Aim of the task: Wherever the word "público" appears in a line of the records, copy that line.

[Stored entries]
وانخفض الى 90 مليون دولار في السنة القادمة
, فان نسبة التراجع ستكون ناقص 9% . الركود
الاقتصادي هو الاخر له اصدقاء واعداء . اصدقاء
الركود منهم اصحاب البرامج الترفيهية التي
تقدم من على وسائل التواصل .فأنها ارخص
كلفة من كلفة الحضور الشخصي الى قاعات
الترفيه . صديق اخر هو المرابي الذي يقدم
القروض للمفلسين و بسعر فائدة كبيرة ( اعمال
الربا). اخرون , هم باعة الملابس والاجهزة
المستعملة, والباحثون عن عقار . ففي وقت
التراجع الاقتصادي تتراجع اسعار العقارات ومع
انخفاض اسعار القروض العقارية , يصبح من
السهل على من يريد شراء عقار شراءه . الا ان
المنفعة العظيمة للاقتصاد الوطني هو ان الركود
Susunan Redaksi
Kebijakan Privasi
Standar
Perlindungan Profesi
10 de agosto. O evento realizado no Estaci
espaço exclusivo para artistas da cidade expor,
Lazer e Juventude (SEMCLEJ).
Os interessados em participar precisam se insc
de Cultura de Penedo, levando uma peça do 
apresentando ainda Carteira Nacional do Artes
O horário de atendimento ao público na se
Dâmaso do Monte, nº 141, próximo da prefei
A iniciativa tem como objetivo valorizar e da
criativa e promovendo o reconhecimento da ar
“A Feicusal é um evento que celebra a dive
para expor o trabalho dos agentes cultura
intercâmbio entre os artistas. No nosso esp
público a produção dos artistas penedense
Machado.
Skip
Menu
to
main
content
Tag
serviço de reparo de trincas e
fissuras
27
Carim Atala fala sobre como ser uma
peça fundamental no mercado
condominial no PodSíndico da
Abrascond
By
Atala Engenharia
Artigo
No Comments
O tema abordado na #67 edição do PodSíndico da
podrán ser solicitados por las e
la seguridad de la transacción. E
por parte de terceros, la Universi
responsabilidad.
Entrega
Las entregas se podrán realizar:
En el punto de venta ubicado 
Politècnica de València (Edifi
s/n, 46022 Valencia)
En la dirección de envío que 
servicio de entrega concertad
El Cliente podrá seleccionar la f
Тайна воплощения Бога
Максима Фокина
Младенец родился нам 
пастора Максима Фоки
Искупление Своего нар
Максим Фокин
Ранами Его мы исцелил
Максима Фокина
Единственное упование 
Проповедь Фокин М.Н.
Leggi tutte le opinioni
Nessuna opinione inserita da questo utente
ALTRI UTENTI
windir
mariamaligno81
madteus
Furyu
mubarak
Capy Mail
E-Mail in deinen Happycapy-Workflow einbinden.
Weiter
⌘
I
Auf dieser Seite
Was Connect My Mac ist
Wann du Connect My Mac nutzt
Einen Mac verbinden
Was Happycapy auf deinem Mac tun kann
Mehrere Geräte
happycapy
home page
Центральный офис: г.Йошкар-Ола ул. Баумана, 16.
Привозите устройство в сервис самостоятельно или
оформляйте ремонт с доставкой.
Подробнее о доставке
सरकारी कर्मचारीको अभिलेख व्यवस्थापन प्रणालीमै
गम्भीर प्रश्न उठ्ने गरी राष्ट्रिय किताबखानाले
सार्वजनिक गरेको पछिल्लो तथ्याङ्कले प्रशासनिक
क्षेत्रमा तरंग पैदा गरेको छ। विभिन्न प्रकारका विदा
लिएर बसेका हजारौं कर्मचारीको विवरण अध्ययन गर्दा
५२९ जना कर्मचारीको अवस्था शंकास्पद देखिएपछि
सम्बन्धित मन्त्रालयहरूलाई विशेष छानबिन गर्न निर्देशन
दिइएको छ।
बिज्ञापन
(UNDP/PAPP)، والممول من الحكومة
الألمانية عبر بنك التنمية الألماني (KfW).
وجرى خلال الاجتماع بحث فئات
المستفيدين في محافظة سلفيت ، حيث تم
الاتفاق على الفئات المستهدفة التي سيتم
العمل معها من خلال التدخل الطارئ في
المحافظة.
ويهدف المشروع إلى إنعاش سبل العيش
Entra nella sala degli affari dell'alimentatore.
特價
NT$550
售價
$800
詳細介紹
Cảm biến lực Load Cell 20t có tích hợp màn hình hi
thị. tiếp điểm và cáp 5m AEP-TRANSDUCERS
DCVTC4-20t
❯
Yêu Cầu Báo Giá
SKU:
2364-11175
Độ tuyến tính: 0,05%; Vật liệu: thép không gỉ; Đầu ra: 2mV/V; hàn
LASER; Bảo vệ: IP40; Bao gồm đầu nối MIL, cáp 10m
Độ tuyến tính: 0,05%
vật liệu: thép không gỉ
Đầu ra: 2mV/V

Task output:
O horário de atendimento ao público na se
público a produção dos artistas penedense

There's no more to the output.